BACK when he was an Evening Press columnist, Peter Mullen was known for his opinionated right wing views and lack of tolerance for fools.

Now, as chaplain to the Stock Exchange and Rector of St Michael's in London's Cornhill, he has lost none of those qualities. They even come through in his sermons.

Not that he has time for long sermons at his weekday Mass at St Michael's. A minute is all he can manage - and even that was only at the special pleading of one of his congregation.

"I hadn't been preaching a sermon at all," he says. "There wasn't time. This was a short service for City workers who had stepped briefly out of their offices at lunchtime."

The woman persisted and suggested a short sermon. And so was born what Peter calls the "institution of the Minute Sermon at St Michael's.

A minute is not, he concedes, long enough for a full exposition of the Gospels. "What was needed was a brief and - if possible! - arresting comment that would draw attention to a particular aspect of the day's reading and leave the hearer with something to think about."

The sermons collected here certainly do that. Many are as opinionated and bad tempered as readers of Peter's old Evening Press column could wish.

As you'd expect of the Stock Exchange's chaplain, Peter has no time for woolly liberals who use the story of Jesus throwing the money-changers and "them that sold doves" out of the temple to denounce the market economy.

It wasn't an attack on money-makers, Peter says - instead Jesus was attacking hypocrites who wanted to seem pious by making easy sacrifices.

"If people are intending to make a sacrifice, then let it be a sacrifice," he writes. "Don't make it easy by putting the pigeon dealers next to the sacrificial altars."

At times, his sermonising flirts with the unpleasant. "Christianity is banned from the state schools where teachers are allowed only to teach about the faith - as they are required to teach about Islam, Hinduism, Buddhism and all the rest in a sort of supermarket of all the world faiths," he says. "Jesus said this and Buddha said that. Confucius say what he likes and Satanists say the other."
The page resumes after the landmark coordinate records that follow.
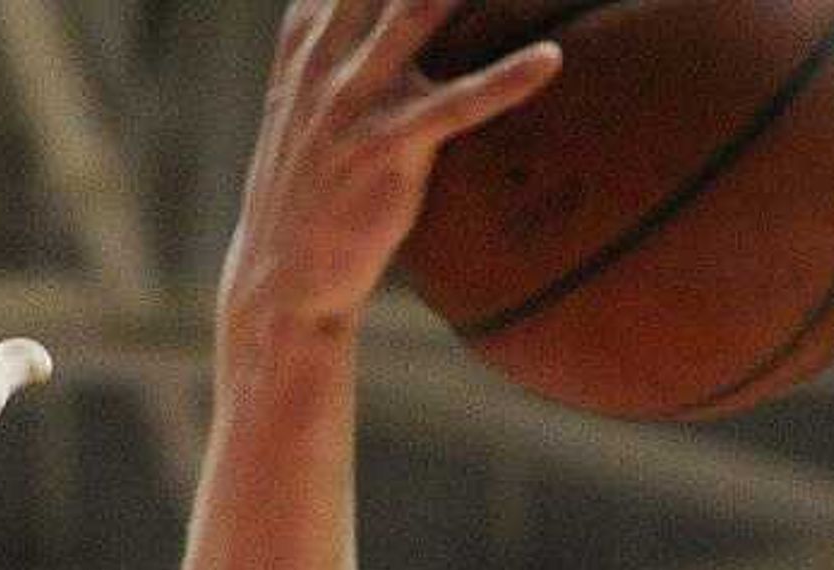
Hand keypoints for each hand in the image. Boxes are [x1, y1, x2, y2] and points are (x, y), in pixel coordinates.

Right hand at [217, 0, 564, 336]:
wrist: (282, 278)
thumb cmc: (317, 190)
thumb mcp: (314, 102)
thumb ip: (340, 43)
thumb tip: (389, 19)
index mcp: (309, 36)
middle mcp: (327, 56)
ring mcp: (354, 101)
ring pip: (418, 13)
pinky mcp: (386, 152)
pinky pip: (455, 107)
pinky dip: (506, 81)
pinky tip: (551, 61)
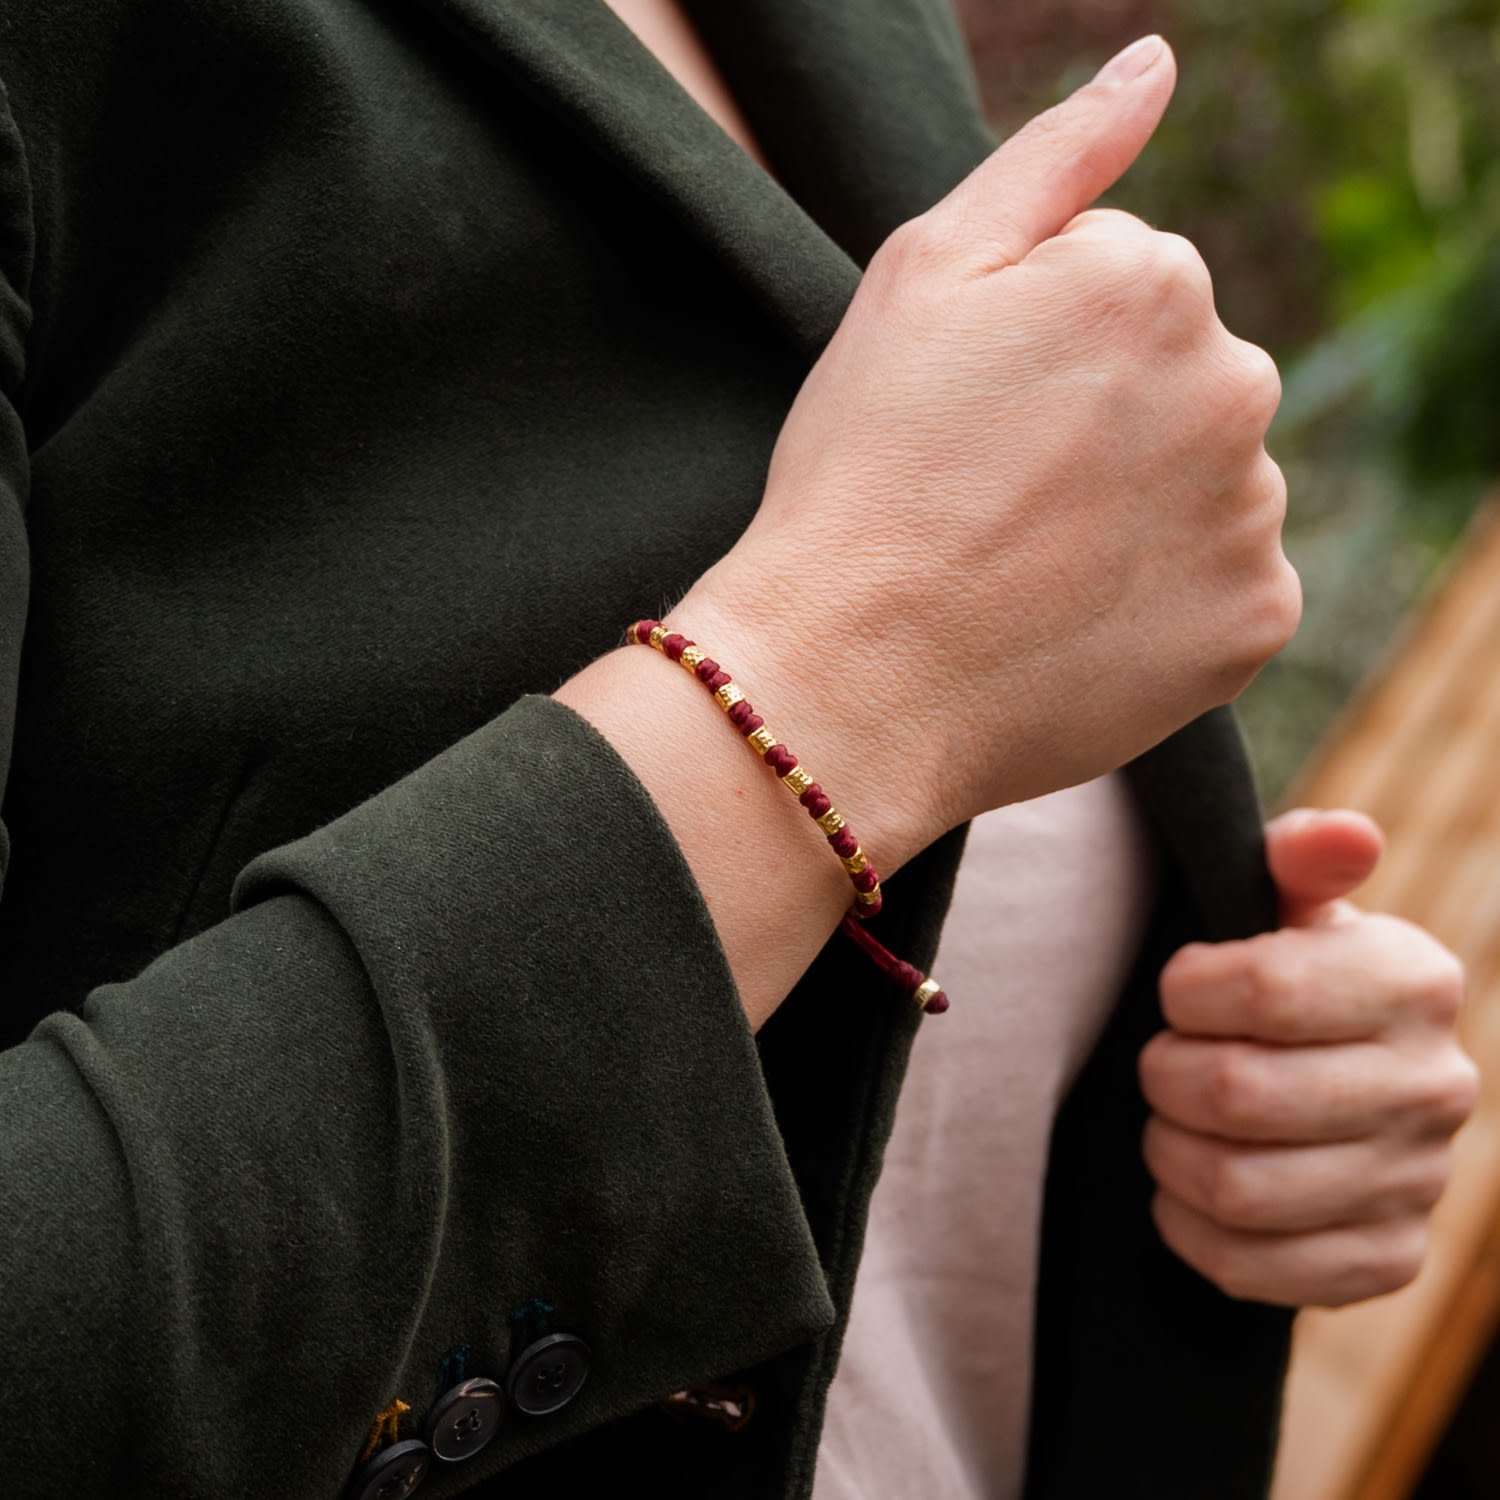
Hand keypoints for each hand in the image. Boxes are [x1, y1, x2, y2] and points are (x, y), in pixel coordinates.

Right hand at [676, 35, 1298, 870]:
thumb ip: (1053, 159)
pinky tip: (1073, 621)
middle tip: (992, 497)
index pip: (1124, 290)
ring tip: (1026, 567)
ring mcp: (1252, 512)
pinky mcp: (1254, 622)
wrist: (850, 674)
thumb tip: (1156, 67)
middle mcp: (1236, 381)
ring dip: (1136, 513)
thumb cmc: (862, 472)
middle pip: (1179, 385)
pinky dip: (1162, 603)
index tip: (969, 422)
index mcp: (1154, 279)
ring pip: (1204, 486)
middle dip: (1102, 425)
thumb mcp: (920, 275)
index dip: (1032, 358)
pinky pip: (1222, 588)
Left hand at [1141, 809, 1478, 1305]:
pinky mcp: (1386, 1259)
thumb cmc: (1285, 973)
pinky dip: (1189, 1225)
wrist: (1329, 1076)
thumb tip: (1343, 834)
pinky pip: (1249, 1265)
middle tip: (1161, 1060)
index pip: (1258, 991)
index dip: (1184, 992)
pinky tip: (1188, 1187)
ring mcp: (1420, 1182)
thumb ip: (1296, 861)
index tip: (1179, 990)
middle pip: (1235, 1094)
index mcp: (1414, 980)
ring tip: (1169, 1119)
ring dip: (1168, 1150)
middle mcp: (1436, 1084)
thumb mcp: (1285, 906)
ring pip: (1234, 1185)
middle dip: (1165, 1074)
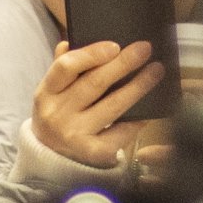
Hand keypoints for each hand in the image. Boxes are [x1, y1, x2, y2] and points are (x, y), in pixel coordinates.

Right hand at [32, 39, 168, 175]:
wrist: (51, 161)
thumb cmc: (57, 117)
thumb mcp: (51, 94)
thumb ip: (61, 69)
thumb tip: (69, 42)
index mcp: (46, 93)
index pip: (66, 67)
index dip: (91, 54)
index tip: (115, 46)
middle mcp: (58, 114)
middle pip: (94, 84)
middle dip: (123, 64)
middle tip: (145, 49)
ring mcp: (75, 135)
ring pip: (113, 106)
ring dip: (138, 86)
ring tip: (156, 71)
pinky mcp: (93, 153)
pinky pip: (121, 131)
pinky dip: (137, 119)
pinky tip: (150, 109)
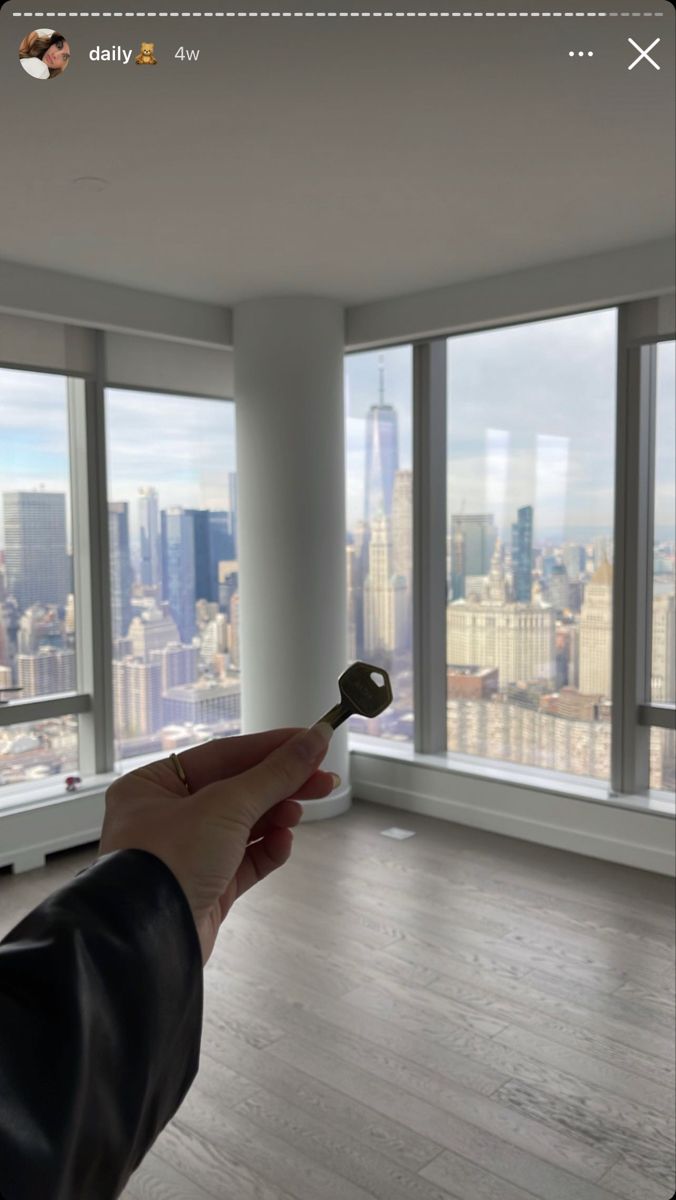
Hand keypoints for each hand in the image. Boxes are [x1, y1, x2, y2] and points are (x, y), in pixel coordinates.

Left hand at [98, 724, 334, 963]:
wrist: (151, 940)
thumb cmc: (168, 861)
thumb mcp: (226, 805)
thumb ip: (276, 773)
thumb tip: (315, 739)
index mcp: (154, 785)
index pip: (223, 754)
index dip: (271, 747)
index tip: (312, 741)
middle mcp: (166, 816)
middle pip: (238, 789)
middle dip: (282, 784)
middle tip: (324, 780)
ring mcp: (187, 854)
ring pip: (244, 825)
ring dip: (275, 817)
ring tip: (298, 814)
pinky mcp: (206, 887)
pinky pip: (245, 860)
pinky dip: (268, 849)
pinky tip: (284, 843)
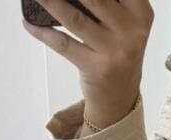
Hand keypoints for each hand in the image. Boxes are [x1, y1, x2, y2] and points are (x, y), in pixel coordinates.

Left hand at [23, 0, 152, 130]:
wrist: (120, 99)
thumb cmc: (119, 53)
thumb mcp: (127, 24)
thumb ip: (111, 3)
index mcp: (141, 13)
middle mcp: (132, 31)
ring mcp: (114, 52)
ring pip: (75, 19)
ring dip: (50, 3)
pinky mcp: (96, 69)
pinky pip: (64, 45)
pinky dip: (43, 32)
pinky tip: (28, 22)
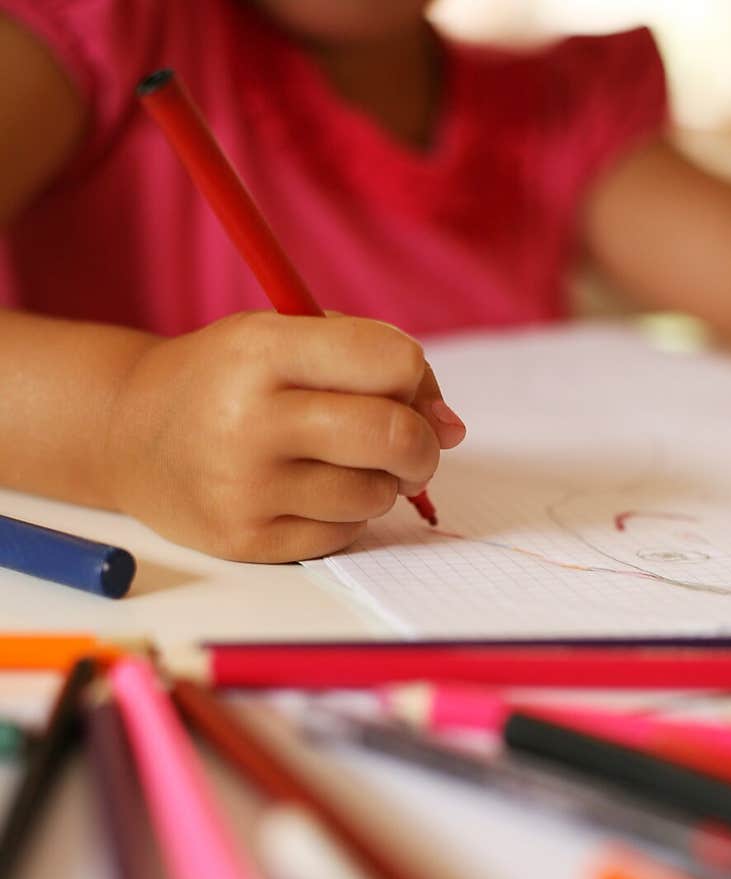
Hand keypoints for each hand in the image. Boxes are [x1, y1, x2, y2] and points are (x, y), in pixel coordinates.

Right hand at [105, 312, 465, 560]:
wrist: (130, 436)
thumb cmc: (228, 381)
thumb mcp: (282, 337)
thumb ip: (370, 361)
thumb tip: (453, 428)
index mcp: (263, 351)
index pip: (391, 360)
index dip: (417, 378)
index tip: (409, 391)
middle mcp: (251, 421)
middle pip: (393, 436)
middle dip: (423, 443)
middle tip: (413, 446)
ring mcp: (246, 488)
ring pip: (375, 494)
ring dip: (381, 482)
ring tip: (342, 464)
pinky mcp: (248, 541)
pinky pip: (343, 533)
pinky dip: (346, 515)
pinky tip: (311, 494)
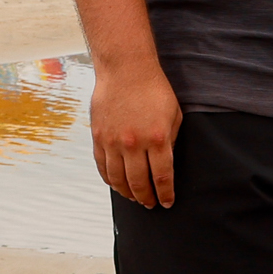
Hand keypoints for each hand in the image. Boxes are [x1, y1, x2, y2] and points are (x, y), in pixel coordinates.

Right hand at [92, 62, 182, 207]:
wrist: (125, 69)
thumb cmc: (154, 89)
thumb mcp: (173, 115)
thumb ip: (171, 141)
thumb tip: (166, 164)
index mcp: (157, 138)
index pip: (162, 177)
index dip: (165, 193)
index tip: (167, 202)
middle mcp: (134, 143)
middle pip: (139, 183)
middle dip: (147, 198)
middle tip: (151, 204)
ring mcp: (113, 141)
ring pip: (118, 179)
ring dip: (127, 193)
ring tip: (135, 198)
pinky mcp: (98, 137)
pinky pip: (102, 167)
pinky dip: (110, 180)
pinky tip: (117, 185)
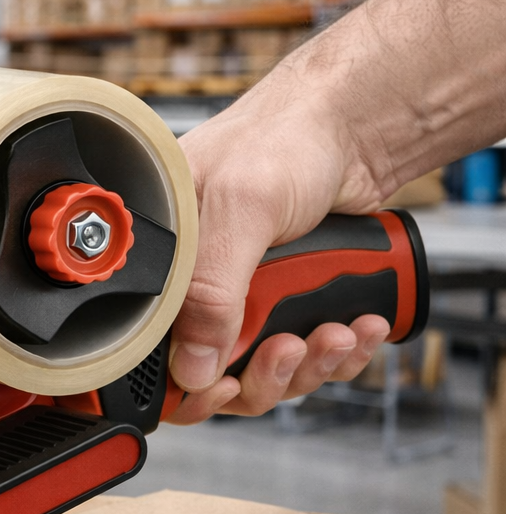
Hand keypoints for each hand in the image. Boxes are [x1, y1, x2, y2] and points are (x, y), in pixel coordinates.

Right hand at [164, 77, 389, 424]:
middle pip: (216, 380)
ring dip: (310, 365)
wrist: (355, 125)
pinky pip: (309, 359)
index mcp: (163, 270)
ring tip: (337, 332)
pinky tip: (359, 324)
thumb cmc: (284, 139)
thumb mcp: (240, 210)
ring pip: (268, 376)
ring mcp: (246, 302)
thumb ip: (210, 293)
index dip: (188, 388)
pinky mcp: (290, 306)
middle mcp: (198, 292)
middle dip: (266, 375)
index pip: (155, 358)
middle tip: (289, 347)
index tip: (225, 387)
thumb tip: (192, 367)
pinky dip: (341, 352)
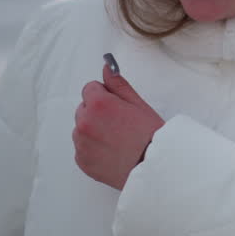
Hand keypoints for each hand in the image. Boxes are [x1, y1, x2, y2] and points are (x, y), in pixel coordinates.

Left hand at [73, 63, 164, 190]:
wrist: (153, 167)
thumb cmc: (151, 135)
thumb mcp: (138, 104)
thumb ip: (118, 84)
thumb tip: (106, 67)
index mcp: (98, 104)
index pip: (90, 88)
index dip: (106, 96)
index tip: (118, 107)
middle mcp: (84, 122)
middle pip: (84, 108)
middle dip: (97, 112)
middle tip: (120, 124)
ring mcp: (81, 143)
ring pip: (81, 128)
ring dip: (93, 130)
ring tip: (116, 140)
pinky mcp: (81, 161)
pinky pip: (82, 148)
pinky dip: (92, 148)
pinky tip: (111, 152)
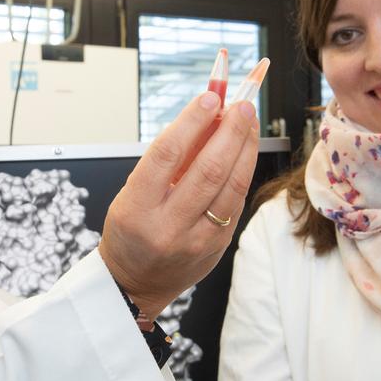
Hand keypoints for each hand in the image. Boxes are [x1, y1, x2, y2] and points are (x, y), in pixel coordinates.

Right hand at [99, 92, 259, 319]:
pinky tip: (245, 151)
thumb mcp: (133, 193)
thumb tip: (203, 119)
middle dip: (230, 131)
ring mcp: (196, 240)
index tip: (210, 98)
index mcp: (137, 208)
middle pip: (208, 169)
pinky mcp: (217, 246)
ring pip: (231, 185)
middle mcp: (167, 226)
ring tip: (249, 122)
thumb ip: (166, 161)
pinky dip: (243, 171)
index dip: (192, 121)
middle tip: (242, 105)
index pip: (167, 155)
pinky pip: (236, 201)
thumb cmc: (131, 229)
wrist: (136, 282)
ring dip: (245, 148)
He can, however, be insightful - such as when talking about the Good Samaritan. The Samaritan was good, Peter says, not because of a random act of mercy but because he helped was his enemy - a Jew.

"The parable is thus a definition of what love is and what it is not. Love is not an emotion or a feeling - because feelings cannot be commanded... Love is an act of will. To love is to will the good of the other person."

A cold definition of love, perhaps. But it makes you think.

Minute Sermons is available from the St Michael's Foundation, The Watch House, 10 Giltspur Street, London EC1A 9DE, priced £10, plus £2 postage.